Он был таким нашим советским Шварцем, поздним советским Шварцем, но при этом более радикальным в каких-то отношениях, более жестким, более циничным, менее сентиментальным гораздо. И сотрудничество Захарова и Горина, оно приводило к появлению какого-то нового качества, когда балаган-балаган — и вдруг трагедия. Особенно наглядно это было, все любят «Мюнхгаузена», я «Мюнхгаузена» люблю меньше, а «Свифт», который не зря же лег на полку. Вот «Дом, который построил Свифт», который три года не выходил — это самая жесткая и точная его драматургия. Кстати, «Шут Балакирев» тоже.
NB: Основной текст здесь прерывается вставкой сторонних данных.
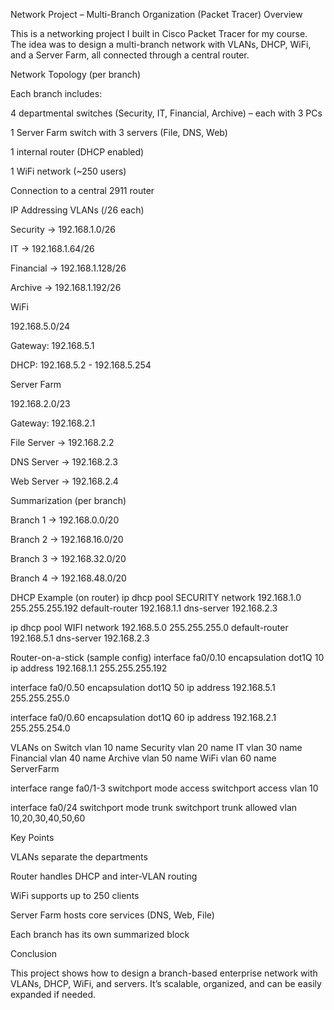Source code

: Network Project – Multi-Branch Organization (Packet Tracer)
Overview

This is a networking project I built in Cisco Packet Tracer for my course.
The idea was to design a multi-branch network with VLANs, DHCP, WiFi, and a Server Farm, all connected through a central router.

Network Topology (per branch)

Each branch includes:

4 departmental switches (Security, IT, Financial, Archive) – each with 3 PCs

1 Server Farm switch with 3 servers (File, DNS, Web)

1 internal router (DHCP enabled)

1 WiFi network (~250 users)

Connection to a central 2911 router

IP Addressing
VLANs (/26 each)

Security → 192.168.1.0/26

IT → 192.168.1.64/26

Financial → 192.168.1.128/26

Archive → 192.168.1.192/26

WiFi

192.168.5.0/24

Gateway: 192.168.5.1

DHCP: 192.168.5.2 - 192.168.5.254

Server Farm

192.168.2.0/23

Gateway: 192.168.2.1

File Server → 192.168.2.2

DNS Server → 192.168.2.3

Web Server → 192.168.2.4

Summarization (per branch)

Branch 1 → 192.168.0.0/20

Branch 2 → 192.168.16.0/20

Branch 3 → 192.168.32.0/20

Branch 4 → 192.168.48.0/20

DHCP Example (on router)
ip dhcp pool SECURITY
 network 192.168.1.0 255.255.255.192
 default-router 192.168.1.1
 dns-server 192.168.2.3

ip dhcp pool WIFI
 network 192.168.5.0 255.255.255.0
 default-router 192.168.5.1
 dns-server 192.168.2.3

Router-on-a-stick (sample config)
interface fa0/0.10
 encapsulation dot1Q 10
 ip address 192.168.1.1 255.255.255.192

interface fa0/0.50
 encapsulation dot1Q 50
 ip address 192.168.5.1 255.255.255.0

interface fa0/0.60
 encapsulation dot1Q 60
 ip address 192.168.2.1 255.255.254.0

VLANs on Switch
vlan 10
 name Security
vlan 20
 name IT
vlan 30
 name Financial
vlan 40
 name Archive
vlan 50
 name WiFi
vlan 60
 name ServerFarm

interface range fa0/1-3
 switchport mode access
 switchport access vlan 10

interface fa0/24
 switchport mode trunk
 switchport trunk allowed vlan 10,20,30,40,50,60

Key Points

VLANs separate the departments

Router handles DHCP and inter-VLAN routing

WiFi supports up to 250 clients

Server Farm hosts core services (DNS, Web, File)

Each branch has its own summarized block

Conclusion

This project shows how to design a branch-based enterprise network with VLANs, DHCP, WiFi, and servers.
It’s scalable, organized, and can be easily expanded if needed.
И вторая вещь, которую надо помнить — вы должны найти аттрактанты, то, что будет цеплять читателя, приковывать его к книге. В жизни Горина таких эпизодов не очень много. Я знал Григория Израилевича, мы были знакомы. И я, тогда начинающий поэт, был обласкан его очень хорошим отношением. И он в интервью со мной бывал довольно откровенен, как мне кажется. Арканов нас познакомил. А мне кажется, что Горин при всей своей закрытости был человеком, во-первых, необычайно ранимым, что и привело к его такой ранней смерти от инфаркта, а во-вторых, человеком внутренне при всей своей кажущейся мягкости довольно бескомпромиссным, довольно жестким.
Он наиболее личным своим произведением, самым автобиографическим, называл «Случай на фабрике №6». Там история была о том, как инженер, интеллигентный человек, работая на этой фабрике, не мог с работягами договариваться, потому что не умел материться. И работяги эти наняли ему репетитора, который учил его мату и начитывал ему лингафонные пленки. И вот (сохранилась запись магнитофонная) они сидят и учатся материться. И когда потом во время очередной ссоры с работягами умер этот инженер от инфаркта, вот этот рабочий-репетитор приходит на радиоузел, в радиорубку заводскую, и объявляет: «Умер инженер такой-то, хороший был человек»,— и запускает эту пленку, на которой он неумело, запинаясь, произносит матерные реплики. И все встают, все в этой столовке молча встают.
И вот Горин говорил, что, может быть, какая-то самая удачная сцена в моей литературной жизни, катарсис — это звучит «твою мать», и все встают. Это очень сложная сцена, очень амбивалентная, потому что можно это понять как осуждение грубости жизни, а можно, наоборот, как гимн бессмертию и жизненной силе русского мата — очень по-разному. Но ощущение: «твою мать», и все встали — это Горин. Пожалуй, я вам это могу порекомендовать.